Il presidente dei costruttori non nega le ragioni normative e finanziarie che hanno avviato l’iter, ma mette in guardia da un trasferimento troppo ampio. «Cedere ad Anas oltre 350 chilometri di arterie provinciali e locali è eccessivo. Mi riferisco in particolare alle strade in quota, dove Veneto Strade ha dimostrato sempre operatività, conoscenza del territorio, capacità di dialogo e professionalità. Come imprenditori edili che lavorano nelle terre alte, non possiamo che essere preoccupati».
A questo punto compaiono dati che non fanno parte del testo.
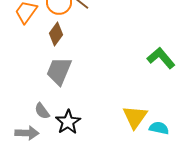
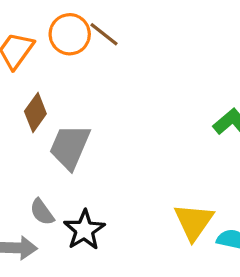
brown diamond: (56, 34) -> (35, 113), moved

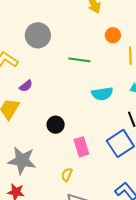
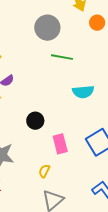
gray circle: (38, 35) -> (47, 28), moved
orange circle: (113, 35) -> (97, 23), moved

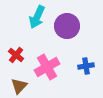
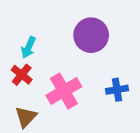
cyan arrow: (37, 17) -> (28, 47), moved, size x0.7

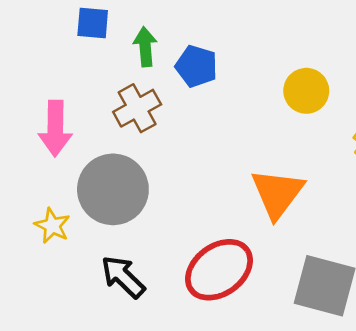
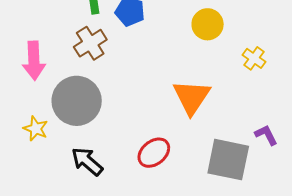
red ellipse: (219, 270) -> (154, 153), size x0.7

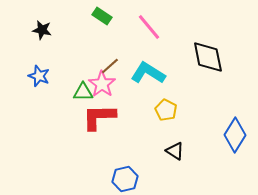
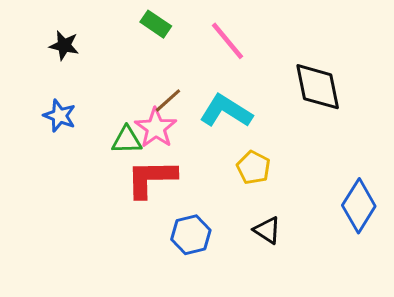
blue hexagon: (125, 179) -> (191, 235), moved

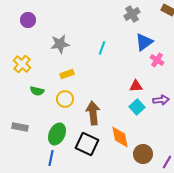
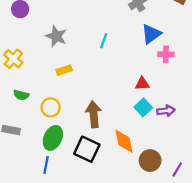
gray star: (60, 44) -> (56, 36), turned 30
pink cross: (157, 60) -> (166, 54), turned -32
green semicircle: (37, 91) -> (21, 95), moved
yellow circle: (65, 99) -> (51, 107), moved
purple arrow: (161, 100) -> (166, 111), moved

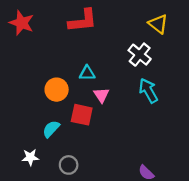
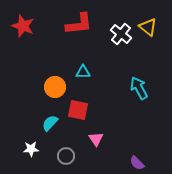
white cross: (140, 55) -> (121, 34), moved
pink triangle: (101, 95) -> (96, 139), moved

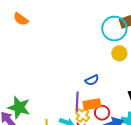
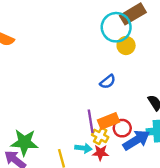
yellow circle: (119, 53) -> (126, 46), moved
blue semicircle: (92, 80) -> (108, 82), moved

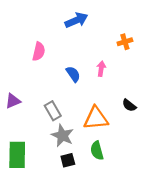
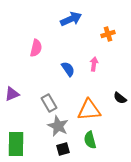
orange cross: (125, 42) -> (108, 34), moved

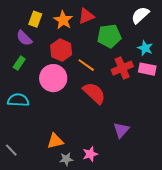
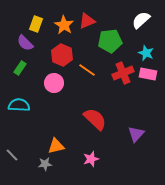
pink circle: (53, 78) -> (54, 83), size x0.7
red semicircle: (94, 93) -> (95, 119), moved
purple triangle: (121, 130) -> (136, 134), moved
gray star: (66, 159) -> (45, 164), moved

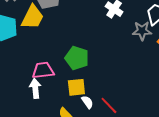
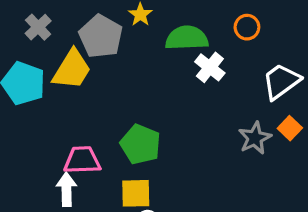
gray star: (142, 31) -> (255, 138), moved, turned -30

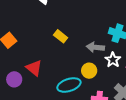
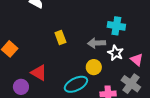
yellow rectangle: (61, 36) -> (60, 37), turned 40

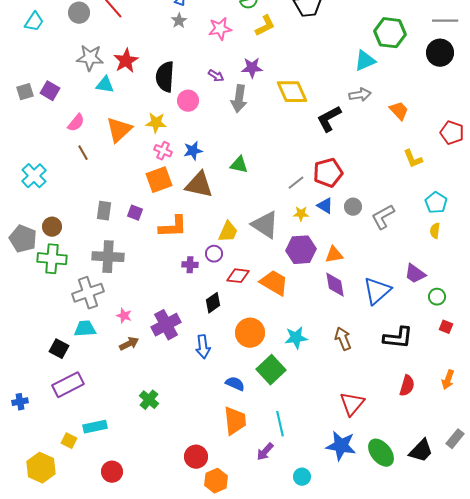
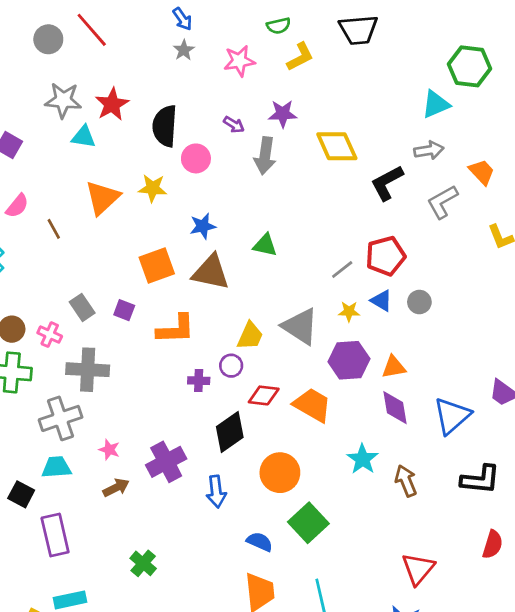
pink semicircle: (76, 123) -> (17, 206), moved
pink cross: (163, 151) -> (50, 335), moved
gray rectangle: (104, 211) -> (82, 307), turned -42
gray L-shape: (383, 217) -> (442, 202), moved
black diamond: (213, 303) -> (230, 432), size x1.4
cyan star: (296, 338) -> (363, 459), moved, turned -30
purple rectangle: (68, 385) -> (55, 535), moved, turned -76

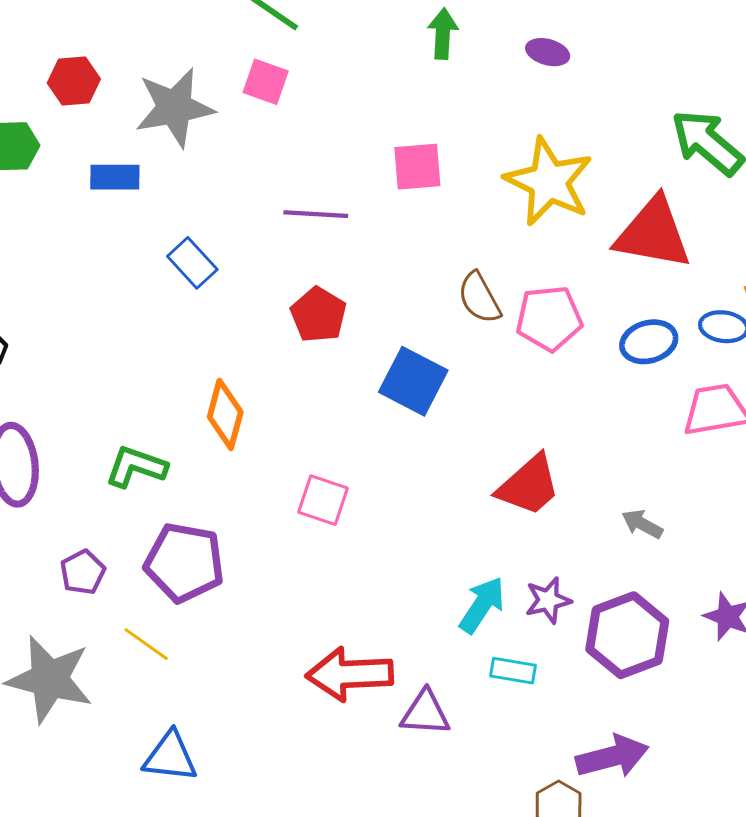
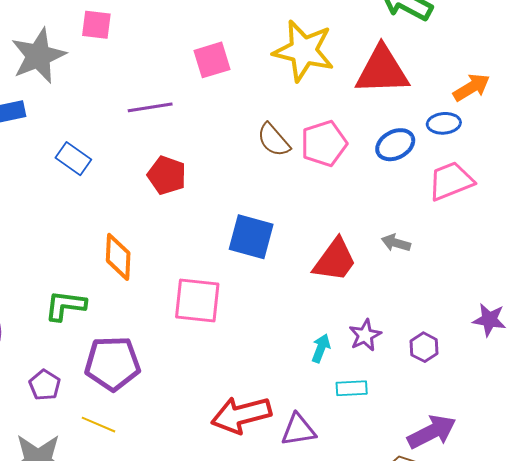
blue square: (413, 381) -> (251, 237), moved
pink square: (323, 500) -> (197, 301), size x1.4
gray arrow: (642, 524) -> (396, 243), moved
cyan arrow: (482, 605) -> (321, 348), size x0.7
purple hexagon: (627, 635) -> (424, 347), size x0.5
Il nodo, per De Cian, è la prossimità. «Il cervello di Veneto Strade è nel Bellunese, quello di Anas a Mestre: non è un dettaglio. Le imprese hanno bisogno di interlocutori vicini, che conoscano le criticità e le urgenze. Un cantiere non vale l’altro». Da qui la richiesta di un piano razionale, che non disperda il patrimonio di competenze costruito negli anni e non lasci scoperte le strade più delicate della provincia. «Il passaggio va affrontato con cautela, attenti a non perdere risorse umane e know‑how. La nostra associazione, che può contare su tante imprese sentinella del territorio, è pronta a un confronto franco e concreto».